CityU scholar elected as Fellow of American Meteorological Society

Ellen Chan

 

A leading expert on atmospheric sciences at City University of Hong Kong (CityU) has been elected as Fellow of the American Meteorological Society (AMS), highlighting further international recognition for CityU academics.

Professor Johnny Chan Chung-leung, Chair Professor of Atmospheric Science and Dean of the School of Energy and Environment (SEE) at CityU, is the first scholar in Hong Kong, and only the second in the entire Greater China area, to earn this highly prestigious honour.

The award is recognition of Professor Chan’s outstanding contributions to atmospheric or related oceanic or hydrologic sciences, or their applications, during a substantial period of years. Only an elite group of the 14,000-strong AMS body is ever nominated and elected to Fellow status.

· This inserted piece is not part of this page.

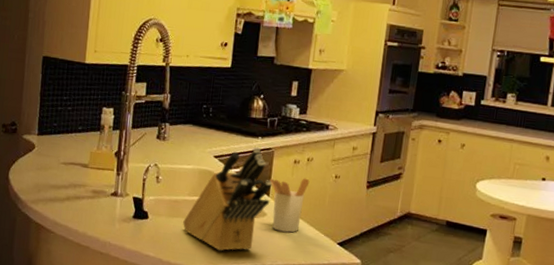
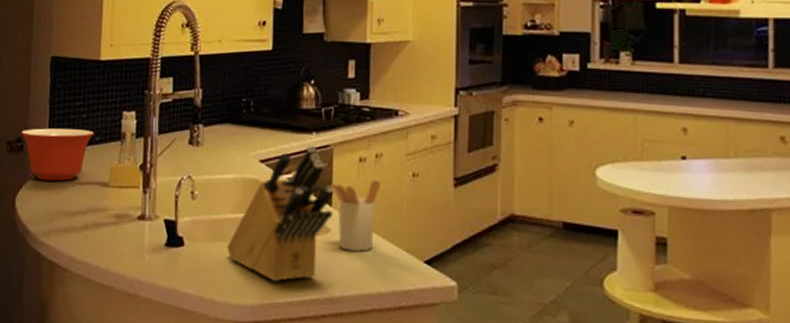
mixing bowl: none [15,115,78,160] -> present [21,128,94,181]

“This is indeed recognition for my efforts in atmospheric research but this is more an honour for the University than for me,” said Professor Chan, an internationally acknowledged expert on tropical cyclones and the Director of the Guy Carpenter Asia-Pacific Climate Impact Centre. He also thanked the faculty and his former and current students for their support.

In his research, Professor Chan has established theoretical relationships between the motions of tropical cyclones and atmospheric flow fields, notably the linear and non-linear effects of their potential vorticity, or spin, and of the latitude variation of the Coriolis parameter, which refers to the rotation of the earth. Applications of this theory have led to significant improvements in predicting tropical cyclone behaviour.

He is also a leading authority on the variations of tropical cyclone activity in the western North Pacific Ocean. He was the first to demonstrate that such variations are related to the El Niño phenomenon and the stratospheric quasi-biennial oscillation. Based on his explanations of such variations, he has questioned the effect of global warming on tropical cyclones.

Recently, he has been working on the problem of global warming and typhoon activity relationships, as well as on tropical cyclone and monsoon climate. He has published over 140 international journal articles and given more than 200 invited talks and conference papers.

According to the Essential Science Indicators, he ranks top in the number of Science Citation Index-listed journal articles related to tropical cyclones, and was the ninth most cited author in this field during the 1996–2006 period.

Professor Chan is currently a member of both the Tropical Meteorology Research Working Group and the Expert Team on Climate Impacts on Tropical Cyclones of the World Meteorological Organisation. He also edits the International Journal of Climatology, Atmospheric and Oceanic Science Letters and Acta Meteorologica Sinica.

The American Meteorological Society was founded in 1919 by Charles Franklin Brooks of Blue Hill Observatory in Milton, Massachusetts. The Society aims to promote the development and dissemination of information and education on the atmospheric and related oceanic and hydrologic sciences and the advancement of their professional applications.